Once upon a time, long long ago...(Like, mid-90's!) I copied two recipes onto a legal pad from one of Angie's cookbooks... Recipe # 2 I have never made, but the first one, "Cool Tahini Pasta" is a different story! Its been awhile since I've made it... pasta-schmasta... but while visiting with Angie recently she was telling me about coconut aminos and kelp noodles. Coconut aminos are a great substitute for soy sauce, and kelp noodles sounded like a cross between glass noodles and mung bean sprouts. I get back to Perth excited to try them both... and nada! Add 2 more things to the list of "Items you can't find in Western Australia." So I ordered some, and they came today.
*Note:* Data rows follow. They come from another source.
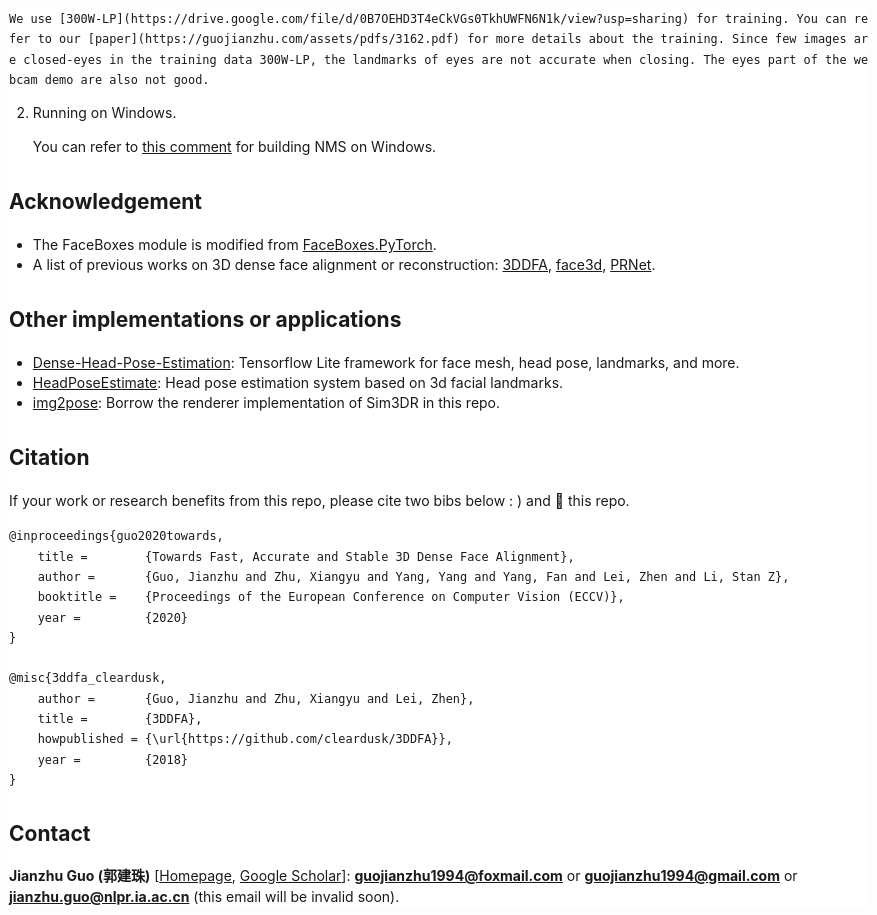     We use [300W-LP](https://drive.google.com/file/d/0B7OEHD3T4eCkVGs0TkhUWFN6N1k/view?usp=sharing) for training. You can refer to our [paper](https://guojianzhu.com/assets/pdfs/3162.pdf) for more details about the training. Since few images are closed-eyes in the training data 300W-LP, the landmarks of eyes are not accurate when closing. The eyes part of the webcam demo are also not good.

2. Running on Windows.

    You can refer to [this comment](https://github.com/cleardusk/3DDFA_V2/issues/12#issuecomment-697479173) for building NMS on Windows.

## Acknowledgement

* The FaceBoxes module is modified from [FaceBoxes.PyTorch](https://github.com/zisianw/FaceBoxes.PyTorch).
* A list of previous works on 3D dense face alignment or reconstruction: [3DDFA](https://github.com/cleardusk/3DDFA), [face3d](https://github.com/YadiraF/face3d), [PRNet](https://github.com/YadiraF/PRNet).

## Other implementations or applications

* [Dense-Head-Pose-Estimation](https://github.com/1996scarlet/Dense-Head-Pose-Estimation): Tensorflow Lite framework for face mesh, head pose, landmarks, and more.
* [HeadPoseEstimate](https://github.com/bubingy/HeadPoseEstimate): Head pose estimation system based on 3d facial landmarks.
* [img2pose](https://github.com/vitoralbiero/img2pose): Borrow the renderer implementation of Sim3DR in this repo.

## Citation

If your work or research benefits from this repo, please cite two bibs below : ) and 🌟 this repo.

    @inproceedings{guo2020towards,
        title =        {Towards Fast, Accurate and Stable 3D Dense Face Alignment},
        author =       {Guo, Jianzhu and Zhu, Xiangyu and Yang, Yang and Yang, Fan and Lei, Zhen and Li, Stan Z},
        booktitle =    {Proceedings of the European Conference on Computer Vision (ECCV)},
        year =         {2020}
    }

    @misc{3ddfa_cleardusk,
        author =       {Guo, Jianzhu and Zhu, Xiangyu and Lei, Zhen},
        title =        {3DDFA},
        howpublished = {\url{https://github.com/cleardusk/3DDFA}},
        year =         {2018}
    }

## Contact
**Jianzhu Guo (郭建珠)** [[Homepage](https://guojianzhu.com), [Google Scholar](https://scholar.google.com/citations?user=W8_JzNcAAAAJ&hl=en&oi=ao)]: **guojianzhu1994@foxmail.com** or **guojianzhu1994@gmail.com** or **jianzhu.guo@nlpr.ia.ac.cn** (this email will be invalid soon).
Lots of ideas came to mind, but this recipe allowed me to try both, and it turned out so good it was almost gone before it got photographed.
Cool Tahini Pasta
1/4 cup rice wine vinegar
2 Tablespoons water
3 T coconut aminos
1 Tablespoon tahini
1 cloved garlic, pressed or diced beyond teeny-tiny
1 & 1/2 teaspoon fresh grated ginger
Mix all the above ingredients well. Add a 12oz bag of rinsed and drained kelp noodles.
Add:
2-3 small green onions, sliced thin
3 T fresh cilantro leaves
Stir and serve immediately. Serves 3 (If you let it set, the noodles loose their "pop." Which I personally like, but it still tastes good.)